BEGIN Data to examine
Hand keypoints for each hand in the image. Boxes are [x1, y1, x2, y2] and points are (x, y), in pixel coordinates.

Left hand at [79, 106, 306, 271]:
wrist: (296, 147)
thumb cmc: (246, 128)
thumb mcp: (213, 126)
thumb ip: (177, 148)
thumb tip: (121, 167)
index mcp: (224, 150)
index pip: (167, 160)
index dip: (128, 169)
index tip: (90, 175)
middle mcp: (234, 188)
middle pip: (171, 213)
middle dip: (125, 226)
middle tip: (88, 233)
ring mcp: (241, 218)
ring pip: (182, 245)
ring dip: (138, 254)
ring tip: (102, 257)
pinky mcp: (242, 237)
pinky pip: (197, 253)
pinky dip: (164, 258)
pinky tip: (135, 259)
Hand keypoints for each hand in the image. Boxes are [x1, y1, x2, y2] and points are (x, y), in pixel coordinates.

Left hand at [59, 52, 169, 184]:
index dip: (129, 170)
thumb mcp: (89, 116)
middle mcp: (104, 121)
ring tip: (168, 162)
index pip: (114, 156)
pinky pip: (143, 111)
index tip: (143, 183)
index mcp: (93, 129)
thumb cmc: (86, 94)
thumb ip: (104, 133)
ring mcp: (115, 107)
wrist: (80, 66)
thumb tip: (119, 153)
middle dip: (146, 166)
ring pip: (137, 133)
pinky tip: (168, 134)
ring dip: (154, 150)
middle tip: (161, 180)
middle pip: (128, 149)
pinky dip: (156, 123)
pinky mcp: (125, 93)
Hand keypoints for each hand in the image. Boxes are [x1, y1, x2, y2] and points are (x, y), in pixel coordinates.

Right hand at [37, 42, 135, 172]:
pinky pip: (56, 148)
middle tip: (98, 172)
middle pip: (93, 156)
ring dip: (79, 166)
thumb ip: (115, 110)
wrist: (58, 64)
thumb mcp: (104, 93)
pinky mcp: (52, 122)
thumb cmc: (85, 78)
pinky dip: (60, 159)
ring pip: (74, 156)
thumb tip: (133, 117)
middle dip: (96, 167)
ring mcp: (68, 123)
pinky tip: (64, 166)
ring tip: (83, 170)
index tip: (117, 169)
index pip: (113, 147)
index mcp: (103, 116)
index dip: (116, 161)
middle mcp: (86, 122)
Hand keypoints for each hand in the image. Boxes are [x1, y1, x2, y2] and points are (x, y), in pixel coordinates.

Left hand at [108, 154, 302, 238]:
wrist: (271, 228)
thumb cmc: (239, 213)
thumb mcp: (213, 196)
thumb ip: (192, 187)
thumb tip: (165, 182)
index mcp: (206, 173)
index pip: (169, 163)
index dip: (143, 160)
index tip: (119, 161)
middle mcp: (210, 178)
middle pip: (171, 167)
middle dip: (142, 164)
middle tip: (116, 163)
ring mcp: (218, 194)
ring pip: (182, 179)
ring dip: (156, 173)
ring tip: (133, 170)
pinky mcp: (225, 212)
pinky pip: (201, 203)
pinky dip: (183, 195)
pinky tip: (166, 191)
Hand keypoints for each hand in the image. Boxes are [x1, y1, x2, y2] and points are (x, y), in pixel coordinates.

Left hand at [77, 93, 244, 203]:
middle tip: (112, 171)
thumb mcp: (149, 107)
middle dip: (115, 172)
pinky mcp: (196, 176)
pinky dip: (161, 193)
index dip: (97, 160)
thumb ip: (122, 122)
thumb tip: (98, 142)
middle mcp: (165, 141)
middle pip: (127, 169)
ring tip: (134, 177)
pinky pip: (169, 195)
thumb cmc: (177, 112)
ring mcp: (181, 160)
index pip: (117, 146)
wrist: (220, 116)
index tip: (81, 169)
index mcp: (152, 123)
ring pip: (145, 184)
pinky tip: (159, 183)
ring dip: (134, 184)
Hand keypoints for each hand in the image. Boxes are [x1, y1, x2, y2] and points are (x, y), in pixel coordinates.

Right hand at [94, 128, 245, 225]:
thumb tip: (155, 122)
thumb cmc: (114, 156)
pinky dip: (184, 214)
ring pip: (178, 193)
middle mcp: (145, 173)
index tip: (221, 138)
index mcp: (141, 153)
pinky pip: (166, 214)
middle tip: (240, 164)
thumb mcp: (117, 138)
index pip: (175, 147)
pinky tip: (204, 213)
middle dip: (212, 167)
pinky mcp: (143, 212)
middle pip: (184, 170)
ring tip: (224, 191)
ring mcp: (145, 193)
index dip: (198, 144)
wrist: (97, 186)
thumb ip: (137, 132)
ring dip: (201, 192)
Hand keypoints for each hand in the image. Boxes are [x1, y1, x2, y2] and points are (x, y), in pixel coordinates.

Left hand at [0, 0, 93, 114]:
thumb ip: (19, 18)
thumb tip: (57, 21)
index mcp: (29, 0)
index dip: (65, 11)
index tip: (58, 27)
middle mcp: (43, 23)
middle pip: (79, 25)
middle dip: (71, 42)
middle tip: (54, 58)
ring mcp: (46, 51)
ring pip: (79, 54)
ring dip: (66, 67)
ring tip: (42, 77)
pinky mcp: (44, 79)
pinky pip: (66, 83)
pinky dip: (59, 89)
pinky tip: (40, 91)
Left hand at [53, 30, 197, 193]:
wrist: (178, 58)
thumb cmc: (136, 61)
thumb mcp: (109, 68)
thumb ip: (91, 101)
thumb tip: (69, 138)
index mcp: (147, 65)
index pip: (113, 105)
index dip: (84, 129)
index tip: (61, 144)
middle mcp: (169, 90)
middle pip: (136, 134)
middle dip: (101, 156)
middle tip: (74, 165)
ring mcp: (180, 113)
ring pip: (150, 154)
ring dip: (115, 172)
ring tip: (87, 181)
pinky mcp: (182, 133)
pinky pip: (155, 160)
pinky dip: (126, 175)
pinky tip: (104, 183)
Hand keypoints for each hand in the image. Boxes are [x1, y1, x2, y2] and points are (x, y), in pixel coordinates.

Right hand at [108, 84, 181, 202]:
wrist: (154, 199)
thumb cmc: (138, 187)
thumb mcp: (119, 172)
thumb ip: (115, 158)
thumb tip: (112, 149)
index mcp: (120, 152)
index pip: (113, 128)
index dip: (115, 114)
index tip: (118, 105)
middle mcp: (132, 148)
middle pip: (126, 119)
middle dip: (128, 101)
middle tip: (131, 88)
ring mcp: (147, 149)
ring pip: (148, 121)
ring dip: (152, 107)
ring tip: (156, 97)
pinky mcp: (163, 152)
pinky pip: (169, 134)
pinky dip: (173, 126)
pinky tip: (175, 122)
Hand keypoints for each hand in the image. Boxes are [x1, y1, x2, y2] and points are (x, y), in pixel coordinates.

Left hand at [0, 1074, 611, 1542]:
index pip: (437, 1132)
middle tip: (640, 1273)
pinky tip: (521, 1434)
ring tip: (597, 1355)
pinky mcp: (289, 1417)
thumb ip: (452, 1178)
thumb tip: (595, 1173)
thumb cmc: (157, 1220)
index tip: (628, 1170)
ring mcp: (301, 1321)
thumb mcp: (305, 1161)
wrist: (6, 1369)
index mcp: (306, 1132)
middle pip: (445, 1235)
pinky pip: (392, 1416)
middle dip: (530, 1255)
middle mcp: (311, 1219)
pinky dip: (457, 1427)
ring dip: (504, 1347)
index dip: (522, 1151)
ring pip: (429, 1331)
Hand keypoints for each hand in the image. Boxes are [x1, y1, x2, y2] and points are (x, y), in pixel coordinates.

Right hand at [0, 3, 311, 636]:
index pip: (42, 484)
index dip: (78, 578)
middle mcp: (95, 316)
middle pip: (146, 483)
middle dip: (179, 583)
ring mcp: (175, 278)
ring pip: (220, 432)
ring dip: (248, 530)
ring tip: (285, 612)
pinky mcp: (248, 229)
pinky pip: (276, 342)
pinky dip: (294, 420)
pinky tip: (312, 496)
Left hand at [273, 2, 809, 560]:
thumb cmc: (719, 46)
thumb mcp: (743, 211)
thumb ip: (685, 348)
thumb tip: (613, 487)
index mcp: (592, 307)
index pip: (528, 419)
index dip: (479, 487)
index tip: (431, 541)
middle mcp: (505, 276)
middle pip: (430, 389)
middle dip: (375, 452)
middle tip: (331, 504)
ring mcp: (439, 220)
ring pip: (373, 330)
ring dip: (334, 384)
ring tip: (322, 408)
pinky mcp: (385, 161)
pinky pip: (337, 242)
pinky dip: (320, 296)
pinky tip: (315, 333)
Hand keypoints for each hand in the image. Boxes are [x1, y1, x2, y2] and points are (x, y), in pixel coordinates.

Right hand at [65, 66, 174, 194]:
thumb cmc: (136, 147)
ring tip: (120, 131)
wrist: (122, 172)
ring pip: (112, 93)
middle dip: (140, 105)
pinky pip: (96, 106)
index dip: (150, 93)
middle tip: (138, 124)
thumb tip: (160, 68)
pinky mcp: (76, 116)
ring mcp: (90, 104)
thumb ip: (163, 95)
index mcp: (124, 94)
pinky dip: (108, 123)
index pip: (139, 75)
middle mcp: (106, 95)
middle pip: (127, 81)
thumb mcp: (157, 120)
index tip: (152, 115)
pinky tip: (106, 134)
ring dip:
END Data to examine
# Aim of the task:
Give back the line containing "middle pip: (127, 81)" and all the lines after it through the end of the records, unchanged.

# Answer area:
middle pip: (127, 81)
thumb mcp: (157, 120)
index tip: (152, 115)
pinky tip: (106, 134)
ring dip:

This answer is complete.